A new generation of stars such as Caetano Veloso and Gilberto Gil pushed Brazilian pop to new frontiers — adding rock and samba rhythms to the bossa nova formula. Thus, Brazilian music continued to be an important export.
The 1960s and 1970s also saw a revival in Italian pop music. As Italy lurched into the decade of Fellini’s La Dolce Vita, Italian pop music absorbed influences that ranged from Latin American music — including that infectious bossa nova — to rock and roll from the United States. As in France, the initial results of this musical alchemy were highly derivative of their source material.
Yet that sense of imitation was transformed by the composers who labored for Italy’s booming movie industry, centered on the Cinecitta complex near Rome. Composers such as Riz Ortolani, Franco de Gemini and Francesco De Masi combined all these influences in the music that they wrote for movies such as “Tiffany Memorandum”, “All Screwed Up” and “The Great Diamond Robbery”.
The Cinecitta artists’ work was a perfect blend of various musical forms that set the pace for the crime movies and love stories churned out by Italian studios.
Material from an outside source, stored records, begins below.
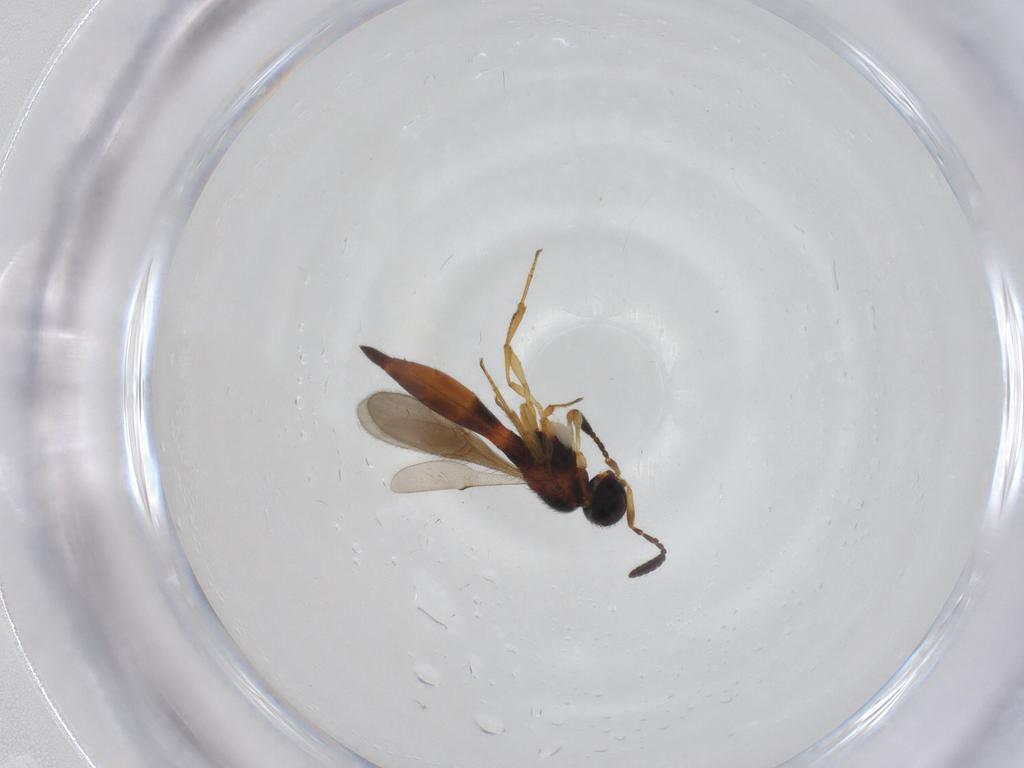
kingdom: Animalia
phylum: Arthropoda
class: Insecta
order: Hymenoptera
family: Scelionidae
Both the bossa nova and the music of Cinecitta soundtracks made a comeback in the 1990s. New Brazilian singers such as Astrud Gilberto (the daughter of Joao Gilberto) revived the bossa nova sound on records such as Tanto Tempo. The soundtrack music of Cinecitta films was rescued from the vaults and re-released in 1997 by a German record label as a three-volume set dubbed “Beat at Cinecitta”.
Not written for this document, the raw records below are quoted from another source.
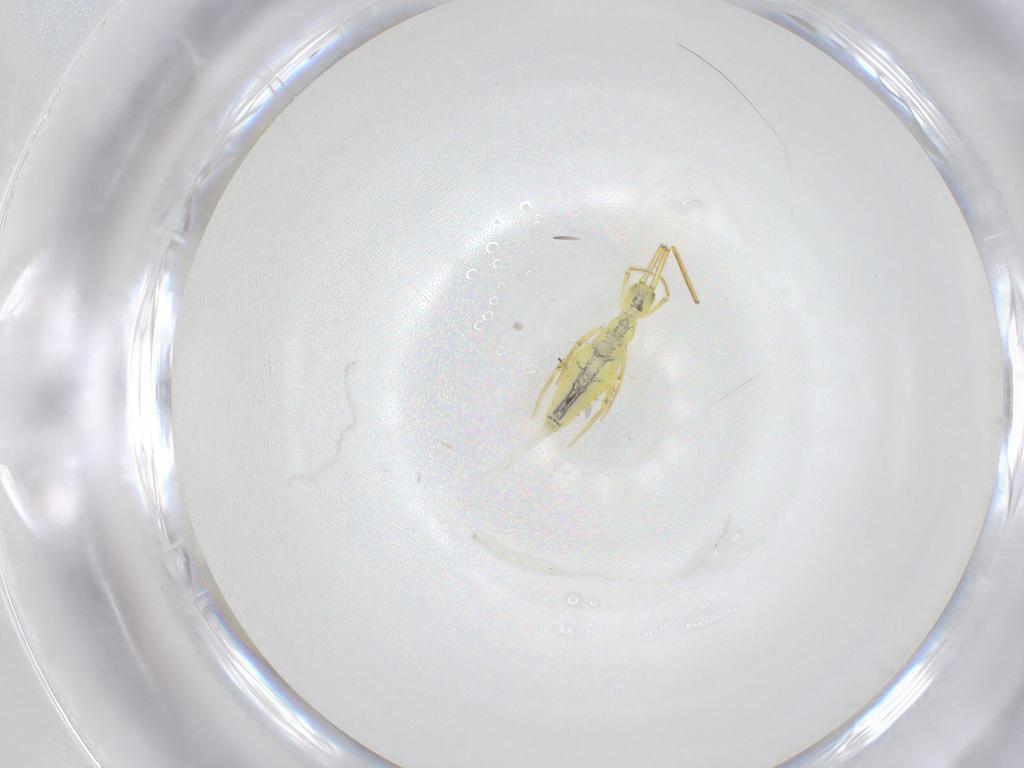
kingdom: Animalia
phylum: Arthropoda
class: Collembola
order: Entomobryomorpha
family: Entomobryidae
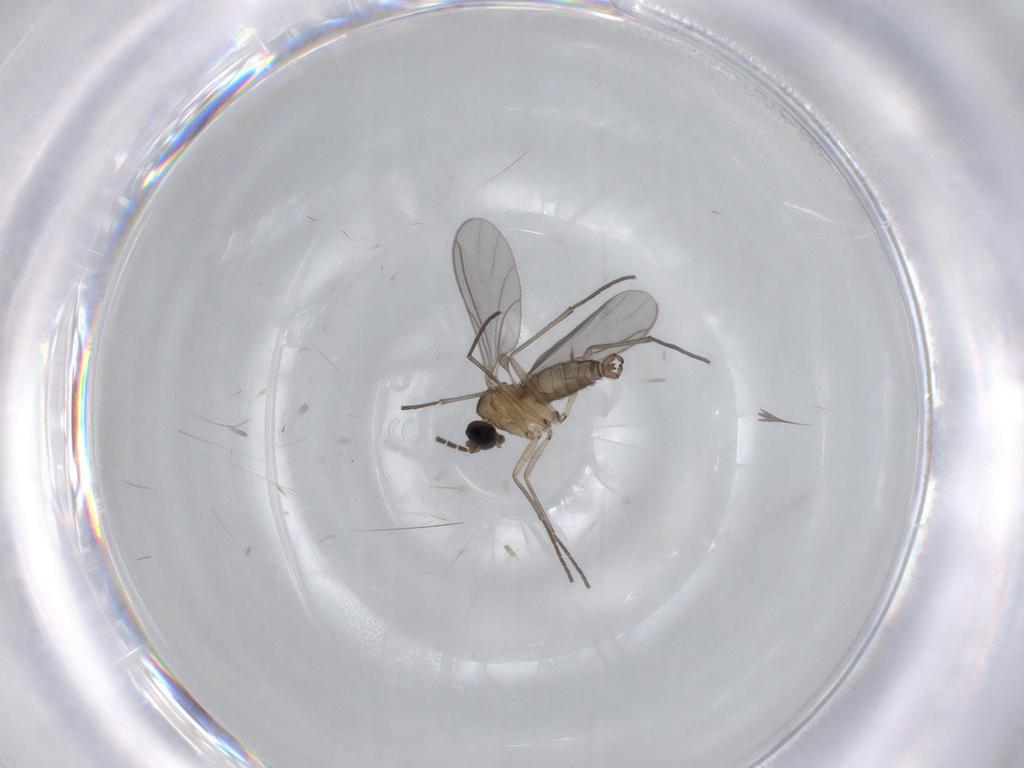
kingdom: Animalia
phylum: Arthropoda
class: Insecta
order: Diptera
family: Sciaridae
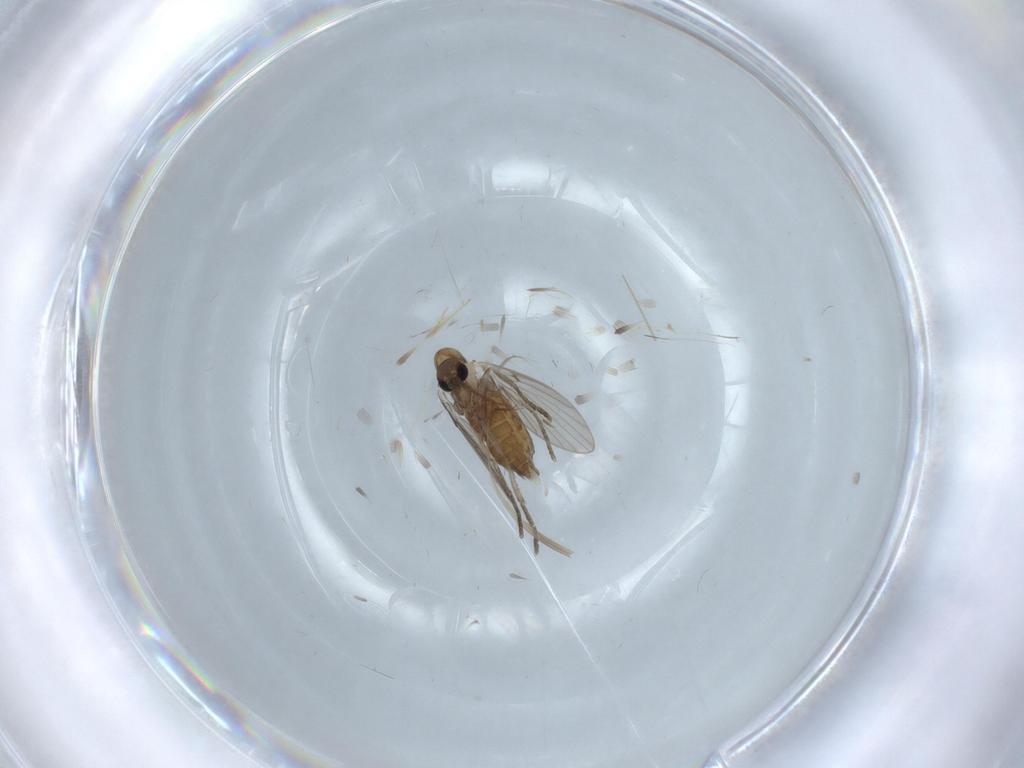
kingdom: Animalia
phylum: Arthropoda
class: Insecta
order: Diptera
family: Psychodidae
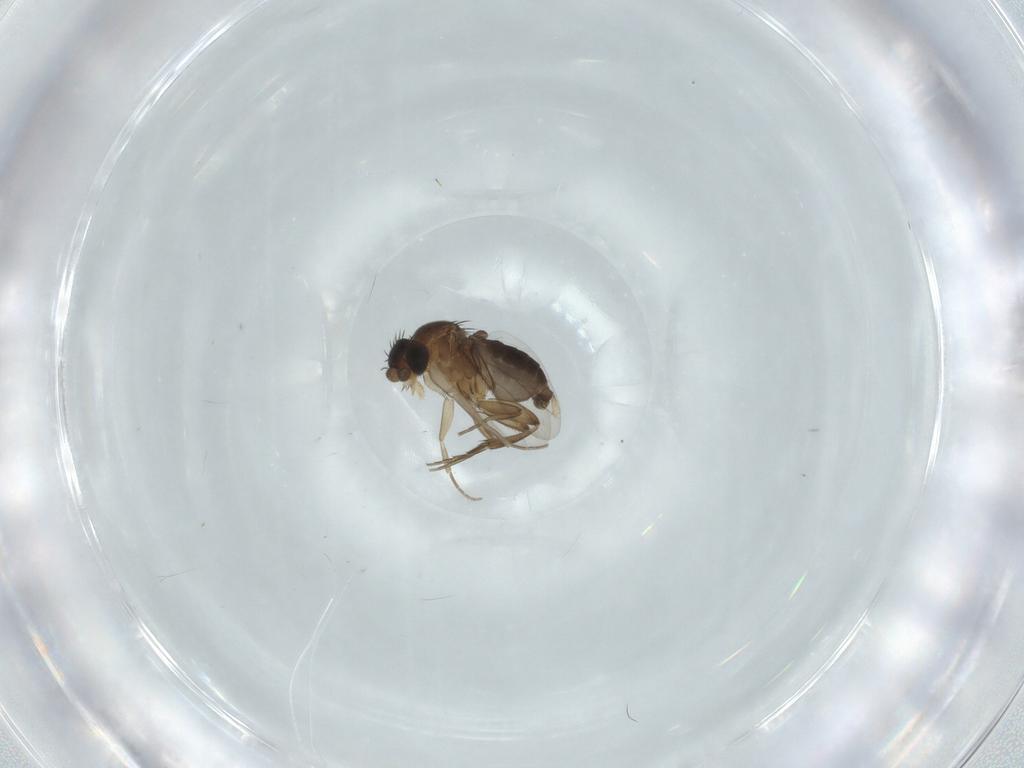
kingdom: Animalia
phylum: Arthropoda
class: Insecta
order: Diptera
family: Phoridae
These rediscoveries and re-releases had a profound impact on the contemporary dance music known either as “downtempo” or “lounge” music. Just as the composers of Cinecitta blended various elements of pop, rock, soul and bossa nova together, downtempo artists such as Washington, D.C.’s Thievery Corporation, Vienna duo Kruder & Dorfmeister and French songwriter/producer Bertrand Burgolat conjured similar landscapes with a more modern feel.
One of the best of these downtempo artists is Italy’s Nicola Conte. Even the title of his first record, “Bossa Per Due” (or “Bossa for Two”), acknowledges the influence of classic bossa nova on his contemporary sound.
Conte’s latest record goes even further in acknowledging the Italy/Brazil connection. “Nicola Conte apresenta Rosalia de Souza: Garota Moderna” [“Nicola Conte Presents Rosalia de Souza: Modern Girl”] is a collaboration between Conte and Rosalia de Souza, a Brazilian singer who has lived in Italy for more than a decade.
As the record’s subtitle (“Garota Moderna”) suggests, the collaboration between Conte and de Souza looks back to the bossa nova past represented by “La Garota del Ipanema” — and forward to a more modern interpretation.
Among the songs on the record are new interpretations of famous bossa nova classics such as “Maria Moita” and Caetano Veloso’s “Saudosismo” that swing with the lilt and energy of the original songs.
Mixed in among the reinterpretations are new compositions by Conte and de Souza that may well become classics in their own right. “Tempo Futuro” is a sweet but fiercely rhythmic ballad that features a gorgeous vocal from de Souza. “Mais” is even more languorous, stretching de Souza’s voice taut against a tight rhythm.
All in all, Conte and de Souza’s collaboration is lasting proof that the Italy-Brazil connection extends past penalty-kick classics — and into the realm of music as well.